しばらく話をしていたのだが、ベルーガが財布をどこかに落としてしまったかもしれないということで、急遽席を外すことになった。つまり、またエクローシアとルクスリアの二人っきりになってしまうということ。
「すまん、エクロ。財布探してくるっ!」
「あ、ちょっとベルーガ」
 エクローシアの声も聞かず、ベルーガは店を飛び出すとルクスリアは小さく笑いながら紅茶を口に含んだ。
「ふふっ。今日、あなたに会えて良かったわ」
「……なんで?」
「なんでって、それはあなたにも心を許せる友人ができたということがわかって」
「そうみえるかしら?」
「ええ。最初はどうなるかと思っていたけれど、あのベルーガという女性も、あなたに対してだいぶ心を開いているようね。会話を見ていてわかったわ」
「……そんなの」
「エクロ。これはわたしの独り言だからね。あなたってば、プライドが高いのにちょっと寂しがりなところがあるのよね。誰かに冷たくしないと自分を保っていられないというか……弱い自分を守ろうとしているの。それに慣れていってしまって、本当の意味であなたが孤立してしまうのではないかって……ふふっ。余計なお世話だったかしら」
「……」
「でもね、あなたを心配していたというのは本当。この前、ここであなたとお茶したときに見せたあの顔。今でも忘れないわ。だから、あなたにとってベルーガという人物は、数少ない心を見せることができる人物なのね。大事にしなさいな」
「勝手に解釈しないで」
「あら、独り言だって言ったじゃない」
「……ふん」
「あなたは嫌がるかもしれないけれど、これでもわたしだってあなたのことを心配しているのだから」
「……」
「素敵なご友人によろしく伝えておいて。わたしはこれでお暇するわ。また会いましょう」
「だから……余計なお世話だって……もう」
「元気そうな顔を見せてくれてありがとう。では、ごきげんよう」
 ルクスリアはそういうと、小さな紙をひらひらとさせながら店内へ入っていくのと同時に息を切らせたベルーガが入ってきた。どうやら財布が見つかったらしく、見つけた財布を高く掲げながら喜びを表していた。
「エクロぉ! 見つかったよー!」
「わかったから。そんな大きな出さないの。恥ずかしいじゃない」
「いいじゃないかぁ。ってあれ、ルクスリアは?」
「あなたと入れ替わりだったわよ」
「なぁんだ。もう少し話してみたかったのに残念だ」
「何を言っているの。ほら、帰る準備するわよ」
 冷えた紅茶を飲み干したエクローシアが席を立とうとすると、この喫茶店で働くアルバイトの女性が満面の笑顔で「お待たせしましたぁ~」といい、新しい紅茶とケーキを運んできた。頼んだ覚えがなく、困惑していると「さっき、お会計のときに承りましたよー」との返答だった。きっとルクスリアの計らいだろうと思ったエクローシアは今日で何度目かの溜息を吐き、再び席に着き紅茶とケーキのセットを見た。

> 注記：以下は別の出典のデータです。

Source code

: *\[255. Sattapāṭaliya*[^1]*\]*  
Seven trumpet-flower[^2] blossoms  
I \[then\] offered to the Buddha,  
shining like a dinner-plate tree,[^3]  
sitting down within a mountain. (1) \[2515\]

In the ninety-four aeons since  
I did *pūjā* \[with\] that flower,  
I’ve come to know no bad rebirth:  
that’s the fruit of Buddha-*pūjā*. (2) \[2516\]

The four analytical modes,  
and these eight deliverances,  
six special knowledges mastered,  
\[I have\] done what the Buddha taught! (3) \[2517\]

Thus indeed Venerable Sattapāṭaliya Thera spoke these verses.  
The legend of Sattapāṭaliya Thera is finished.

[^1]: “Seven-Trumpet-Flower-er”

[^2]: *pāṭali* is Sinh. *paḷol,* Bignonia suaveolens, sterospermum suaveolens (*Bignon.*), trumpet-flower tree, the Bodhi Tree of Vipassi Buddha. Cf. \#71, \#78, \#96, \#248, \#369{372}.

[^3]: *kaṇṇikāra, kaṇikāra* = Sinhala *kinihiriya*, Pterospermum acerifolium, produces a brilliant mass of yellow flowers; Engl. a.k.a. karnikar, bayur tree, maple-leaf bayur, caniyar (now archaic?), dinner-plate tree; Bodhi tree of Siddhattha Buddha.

「あ、お客さん。このケーキ、今度出す予定の新作なんです。お二人だけの特別なので♪」
「え? そうなのかい? こりゃあ、味わって食べないとな」
「では、ごゆっくりぃ~」
 まるで踊るように店内へと戻るアルバイトの女性店員を見送ると、ベルーガはもう待ちきれないのかフォークを片手に「いただきます」をしていた。それを制すのもどうかと思ったエクローシアは何も言わず、ルクスリアの気持ちを一口。
「……うん。おいしい」
 この時に食べたケーキは、エクローシアがこれまで食べてきたケーキの中で一番美味しかった。